- Film poster
- Directed by: Yin Lichuan
- Written by: Yi Lichuan
- Based on: "The Story of Li Ai and Haihai" by Amei
- Produced by: Jiao Aimin Liu Jiang Vivian Qu
- Starring: Zhang Yi Lu Yulai
- Cinematography: Liu Yonghong
- Edited by: Yan Tao
- Music by: Zhang Weiwei
- Distributed by: Rezo Films International
- Release date: 21 May 2008 (Cannes);
- Running time: 105 minutes
- Country: China
- Language: Mandarin

= Knitting (film) =

Knitting (牛郎织女 (Niú lán zhī nǔ)) is a 2008 Chinese film directed by Yin Lichuan. Yin's second film as director, Knitting is a romantic drama. The film was adapted by Yin from the short story "The Story of Li Ai and Haihai" by author Amei.

The film premiered at the 2008 Cannes Film Festival as part of the Directors' Fortnight on 21 May 2008.

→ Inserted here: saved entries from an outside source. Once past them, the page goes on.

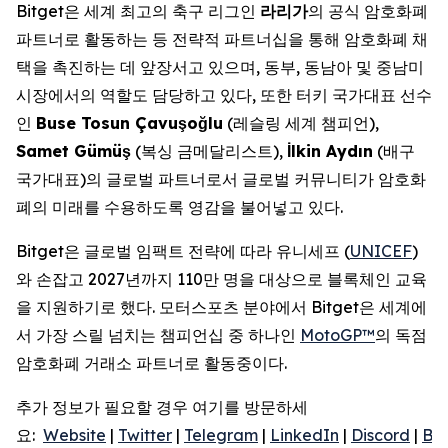
Bitget은 세계 최고의 축구 리그인
라리가
의 공식 암호화폐
파트너로 활동하는 등 전략적 파트너십을 통해 암호화폐 채
택을 촉진하는 데 앞장서고 있으며, 동부, 동남아 및 중남미
시장에서의 역할도 담당하고 있다, 또한 터키 국가대표 선수
인
Buse Tosun Çavu
ş
o
ğ
lu
(레슬링 세계 챔피언),
Samet Gümü
ş
(복싱 금메달리스트),
İ
lkin Ayd
ı
n
(배구
국가대표)의 글로벌 파트너로서 글로벌 커뮤니티가 암호화
폐의 미래를 수용하도록 영감을 불어넣고 있다.
Bitget은 글로벌 임팩트 전략에 따라 유니세프 (
UNICEF
)
와 손잡고 2027년까지 110만 명을 대상으로 블록체인 교육
을 지원하기로 했다. 모터스포츠 분야에서 Bitget은 세계에
서 가장 스릴 넘치는 챔피언십 중 하나인
MotoGP™
의 독점
암호화폐 거래소 파트너로 활동중이다.
추가 정보가 필요할 경우 여기를 방문하세
요:
Website
|
Twitter
|
Telegram
|
LinkedIn
|
Discord
|
Bit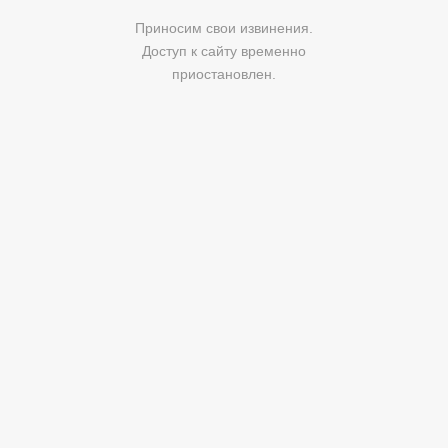
Приносим свои извинения.
Доступ к сайту временно
приостановлен.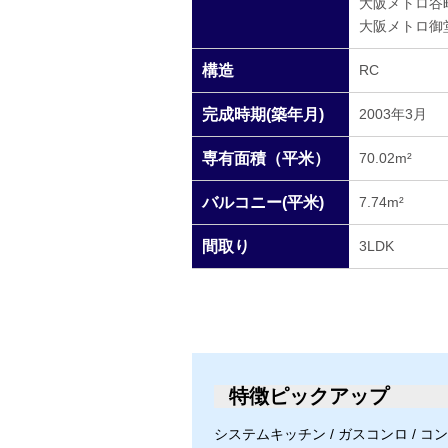
大阪メトロ谷
大阪メトロ御
構造
RC
完成時期(築年月)
2003年3月
専有面積（平米）
70.02m²
バルコニー(平米)
7.74m²
間取り
3LDK
特徴ピックアップ
システムキッチン / ガスコンロ / コンロ口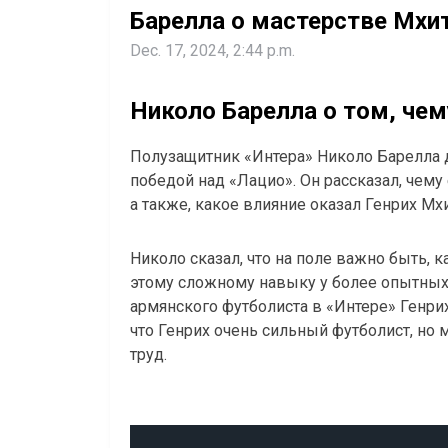
Барелла о мастерстве Мхи
Dec. 17, 2024, 2:44 p.m.
Николо Барелла о том, чем
Полузащитник «Интера» Николо Барелла 
победой над «Лацио». Он рассказал, чему
а также, какое влияние оказал Генрих Мх
Николо сказал, что на поле важно быть, 
этому сложному навыку у более опытных
армянского футболиста в «Интере» Генрих
что Генрих очень сильный футболист, но 
труд.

Though the film's setting is never stated, Knitting was shot in the southern Chinese city of Guangzhou.

== Cast ==
- Zhang Yi as Li Daping. A simple woman from the north, but now living in the south of China with her boyfriend Chen Jin and has recently suffered a miscarriage as the film begins.
- Yan Bingyan as Zhang Haiying. Haiying is one of Chen Jin's ex-girlfriends who suddenly moves into Daping and Chen Jin's apartment. While she bullies and taunts Daping, the two eventually come to share a bond when Chen Jin abandons a newly pregnant Daping.
- Lu Yulai as Chen Jin, Li Daping's selfish boyfriend.

== Background ==
Knitting was inspired in part on the story of the Cowheard and the Weaver Girl, the basis of the Chinese festival of Qi Xi, also called the Magpie Festival or the Chinese Valentine's Day.

Director Yin Lichuan noted in her statement of intent that Knitting was meant to explore female themes from a feminine perspective. To this end the film has two female leads, one "clumsy and simple-minded," the other "tenacious and shrewd."